Forum Moderators: Robert Charlton & goodroi

Message Too Old, No Replies

WMT shows many more 404s for hotlinked images. Why are they 404?

         

dickbaker

11:17 pm on Feb 8, 2011 (gmt 0)

WebmasterWorld Senior Member 10+ Year Member



Webmaster Tools has always showed a handful of 404 errors for my site: pages that Google still has in the index that no longer exist, or every so often a link from another site that wasn't written properly.

In the last week or two the number of 404's has increased to a couple of hundred. They're coming from hotlinks to images on my site. What's interesting is that, although they all come from different URL's, the structure of the link to my site is the same:

http://www.mysite.com/ABrandName/Model_XYZ.jpg" width="76" height="50" alt="image"/></a> </div> <div class="c0 r"><a href="/m/imgres?q=word_A+word_B

q=word_A+word_B is a query that varies with each link, just as the images on my site vary.

So there's obviously one person or company using the same type of hotlinking script on a couple of hundred different sites to link to images on my site and tie those into another site. But they don't work. Why? I have no idea.

I can't imagine that these would hurt my site, but they can't help, either.

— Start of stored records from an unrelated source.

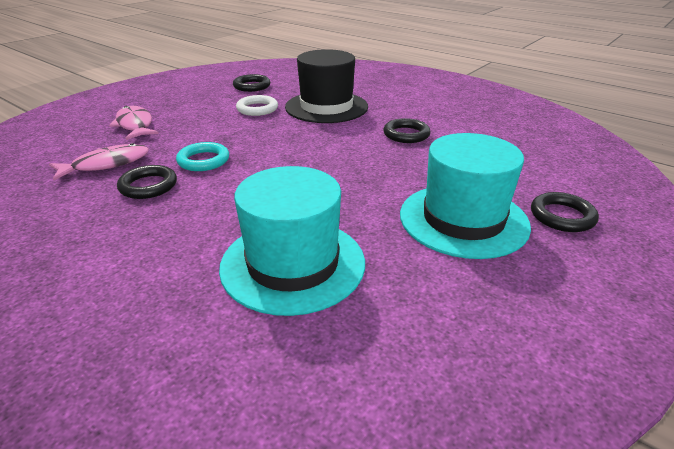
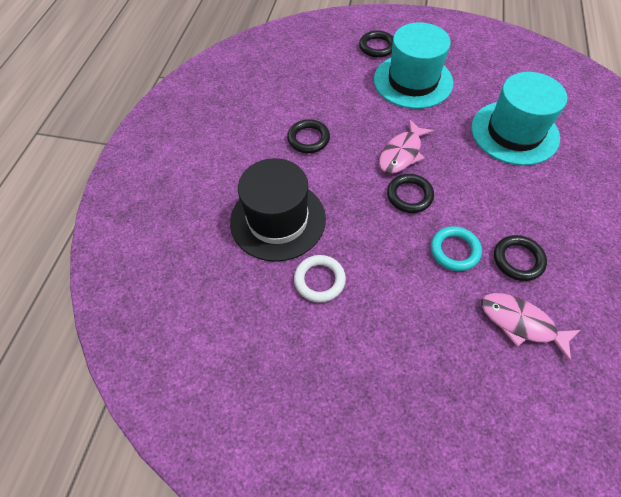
camera: 115 degrees left, 25 degrees up
pink fish [109,106,159,140] -> pink fish moved to [379,119,434,174]
black ring [233,74,270,92] -> black ring moved to [387,174,434,213]

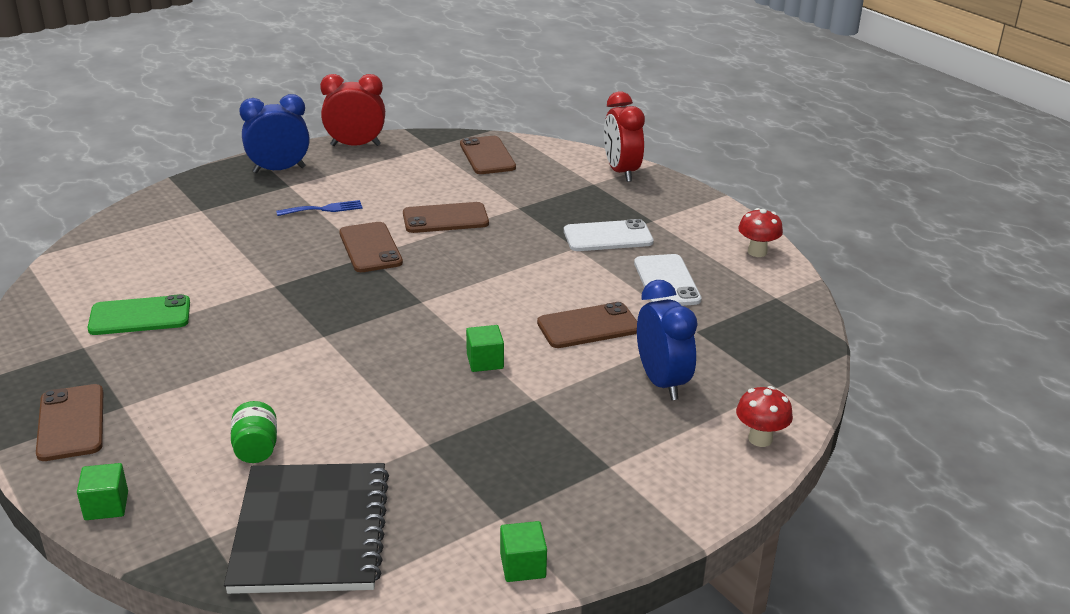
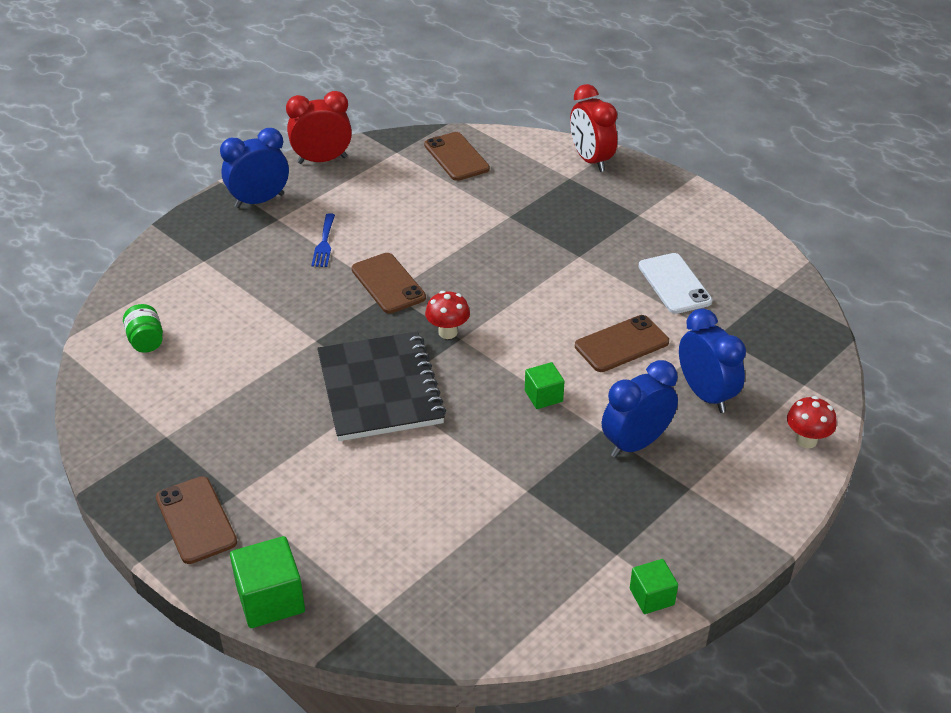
camera: 10 degrees left, 10 degrees up
green cube [77,463,128,520] -> green cube [230,536,305,628], size x1.65
green phone [87,294,190,335] -> none
black notebook [224,463,389,594] -> black notebook moved to [317,332,446,441]
green jar [231,401,277,463] -> green jar moved to [123,304,163,353]
blue fork [276,200,363,216] -> blue fork turned 120 degrees clockwise [311,213,335,267]
brown phone [403,202,489,233] -> none
white phone [564,219,654,251] -> none
red mushroom [738,208,783,257] -> red mushroom moved to [425,291,470,339]
none -> blue clock [602,360,678,458]

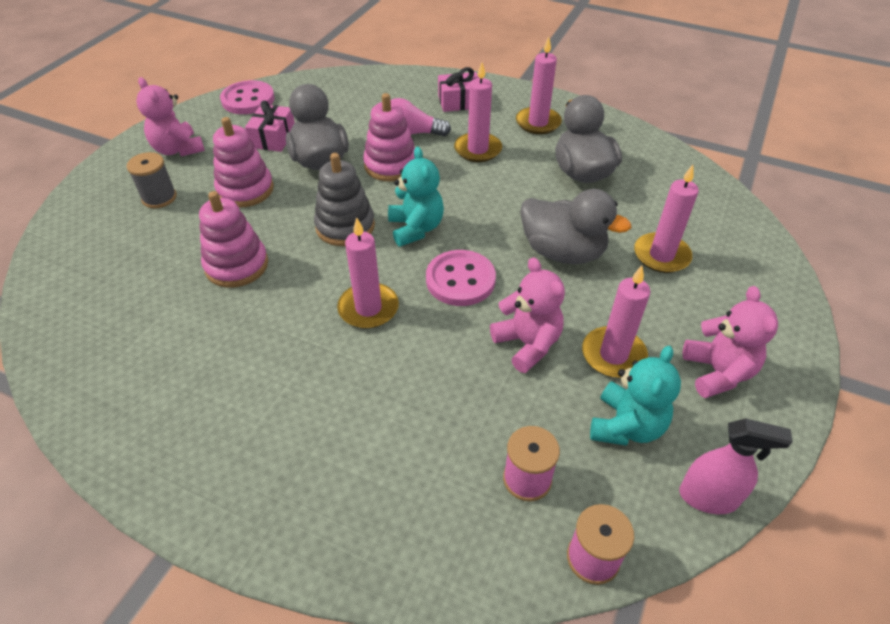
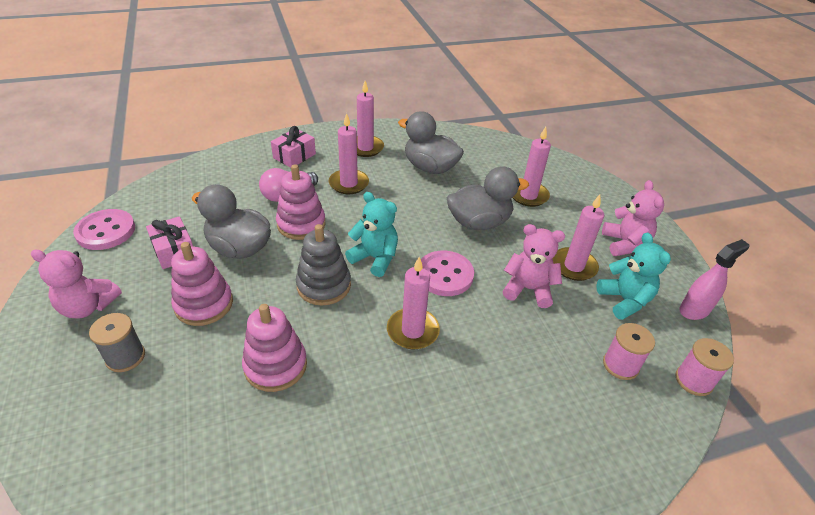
camera: 45 degrees left, 5 degrees down
pink teddy bear [683,286,778,398] -> pink teddy bear turned 45 degrees clockwise [602,180,664,256]

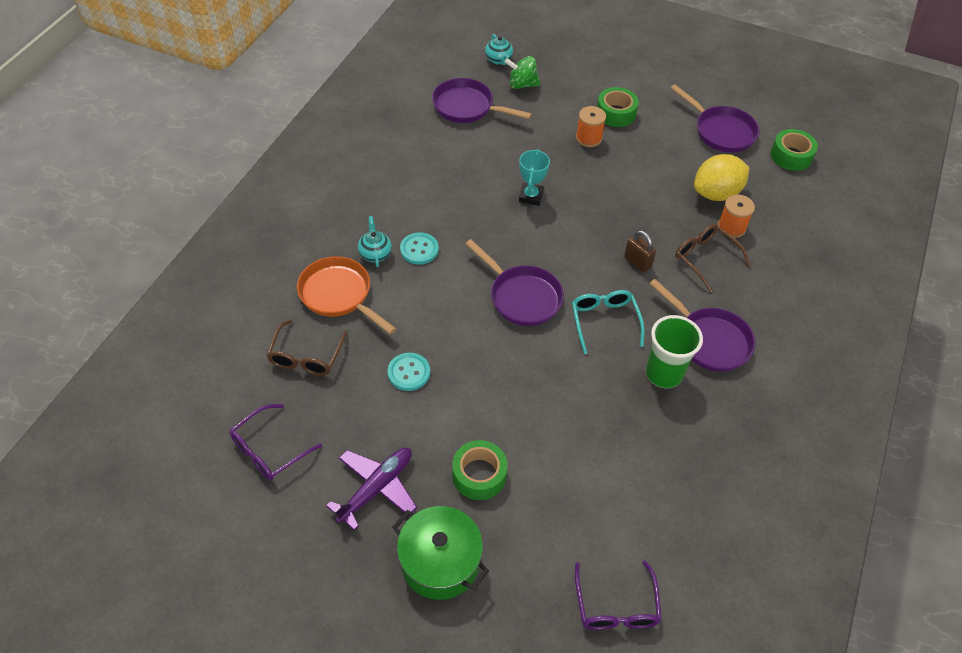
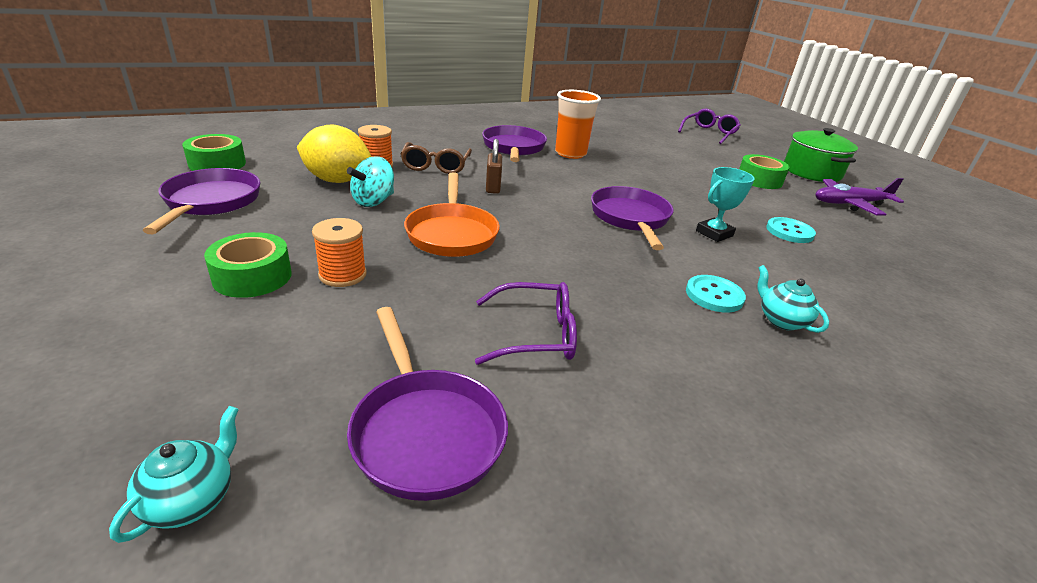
camera: 140 degrees left, 20 degrees down
purple glasses [229,404,322,480] -> purple glasses moved to [475,282,577,365]
brown glasses [266,319,348,376] -> none
orange pan [297,256,396,334] -> orange pan moved to [404,172,500,257]
turquoise teapot [358,216,392,267] -> turquoise teapot turned 120 degrees clockwise [757,265,829,333]
green spinning top [504,56,540,89] -> none
turquoise trophy [519,149,550,206] -> turquoise trophy moved to [696,167,755,242]
turquoise glasses [572,290,645,354] -> none
green cup [646,315,703,388] -> orange cup [555,90,601,159]
none -> turquoise spinning top [347,156,394,207]

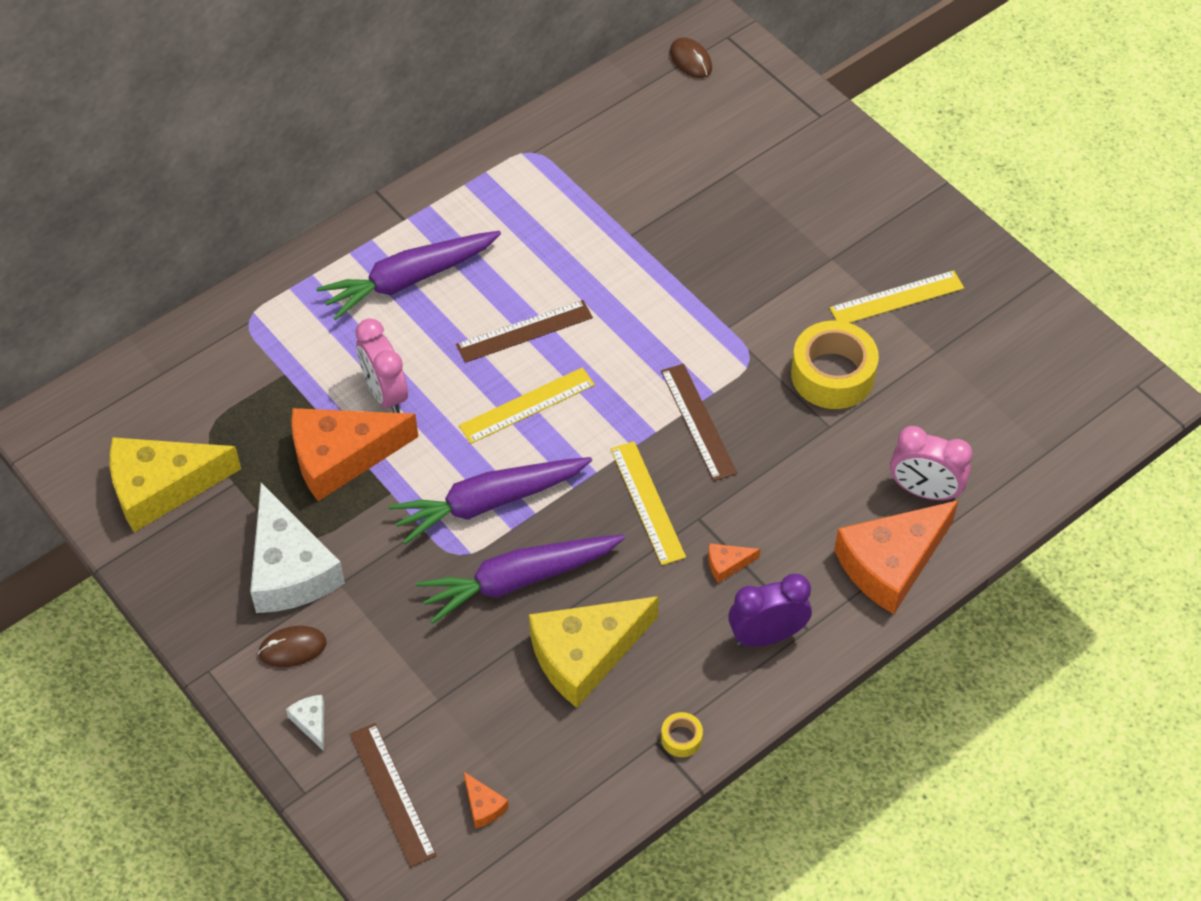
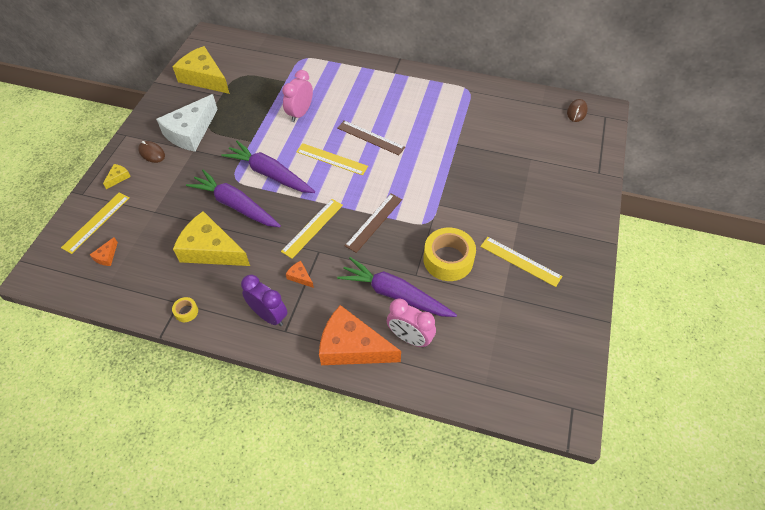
camera: 55 degrees right, 0 degrees up
white cheese [286,695,324,751] -> yellow cheese [103,164,131,189]
orange cheese [291,408,418,501] -> none
purple carrot [316,231,501,320] -> purple carrot moved to [337,257,457,317]
brown ruler [350,723,437,868] -> yellow ruler [61,192,130,254]
pink clock [890,426,972,501] -> pink clock turned 45 degrees counterclockwise [387,299,436,347]

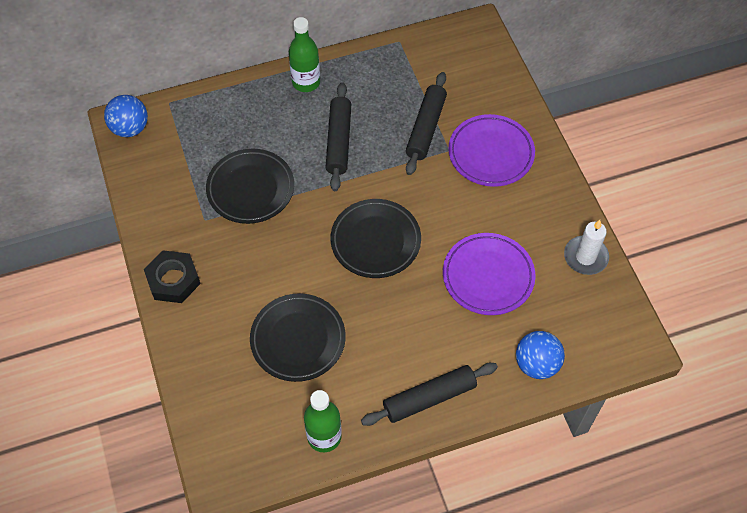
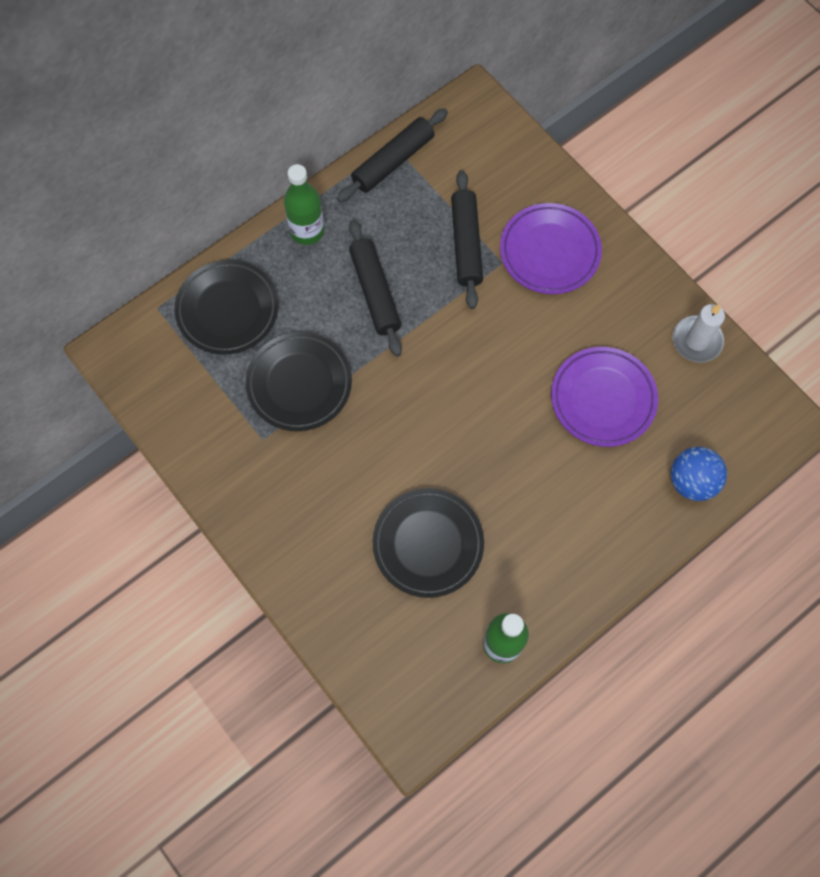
camera: 20 degrees left, 10 degrees up
blue ball [104,95,148,137] -> none
black nut [144,250,201,303] -> none
black plate [330,199,421,278] -> black plate moved to [174,260,278,355]
black rolling pin [361,363,498,426] -> black rolling pin moved to [337,108,448,203]

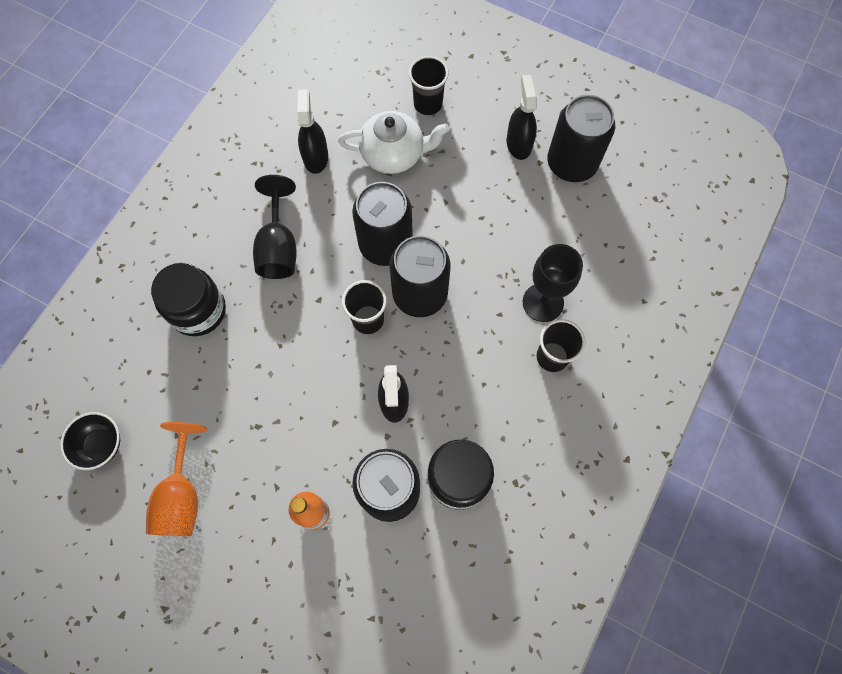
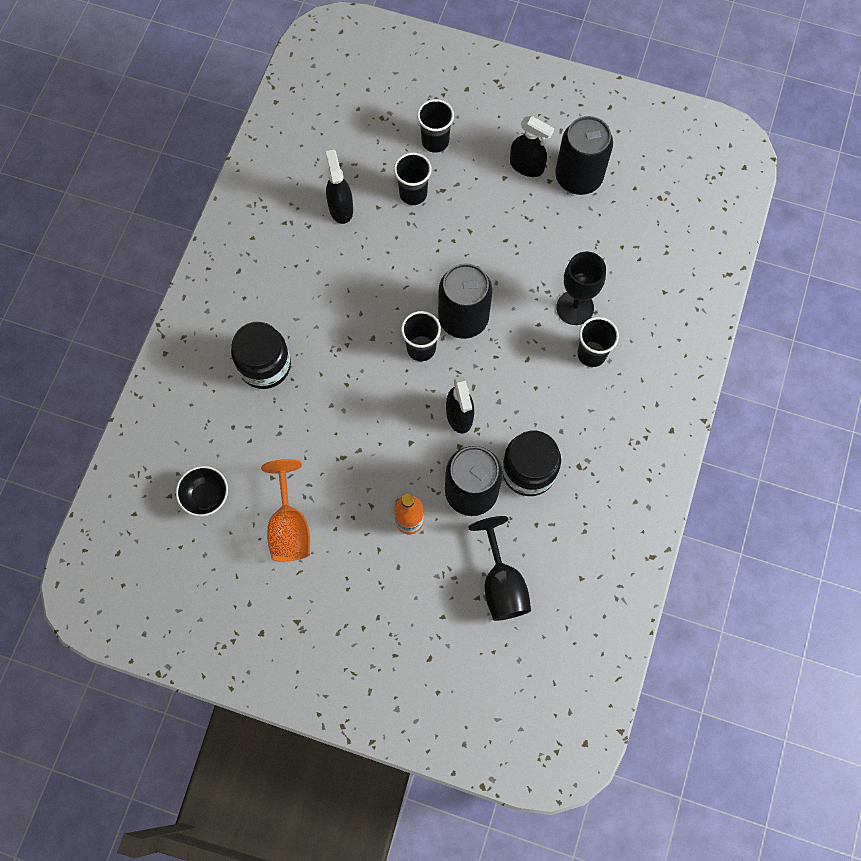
camera: 10 degrees left, 0 degrees up
black goblet [253,175,297,279] -> black goblet moved to [468,516,531,621]
white teapot [338,111,449,174] -> black cup [394,152,432,205]
black can [352,182,413,266] -> none
black spray bottle [507,75,537,160] -> black spray bottle turned 135 degrees clockwise [510,116,554,177]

Any ideas as to what might be going on?

[edited by: tedster at 11:24 pm (utc) on Feb 8, 2011]
[edit reason] un-hide the example URL [/edit]

chalkywhite

8:31 pm on Mar 30, 2011 (gmt 0)

10+ Year Member



Hi Pudders, ive started seeing these 404`s again since yesterday, however they are dated early feb and march the 11th and 12th. Its really strange as the image is IT related ( basically a picture how to do something in exchange 2010 ) however when I go to the link its a familys photo album site ( italian ), there seems to be a footer which is RIDDLED with hundred of links to other IT related sites.

chalkywhite

8:33 pm on Mar 30, 2011 (gmt 0)

10+ Year Member



sorry to add this in a another post. On scanning other sites linking to my images they all seem to be partially contructed sites with pages and pages of Lorem ipsum dolor sit amet

innocbystr

8:58 pm on Mar 30, 2011 (gmt 0)

10+ Year Member



This is really getting strange. I've got the hotlinked images errors again plus two new errors on links/pages that don't exist on my site:

mysite.com/cgi-bin/login?login
mysite.com//l/sayit?ret=

Guess I could 301 them to the home page....

crobb305

9:06 pm on Mar 30, 2011 (gmt 0)

WebmasterWorld Senior Member 10+ Year Member



I had a big jump in 404s also just since yesterday. Mostly I am seeing a sudden reporting of 404s discovered only once and last requested over a month ago. Furthermore, some of my pages being reported as 404 utilize underscores between each word in the filename, and are correctly linked on the discovery pages, but Googlebot is replacing the underscore with <hr> or hr (e.g., /file<hr>name.htm rather than /file_name.htm)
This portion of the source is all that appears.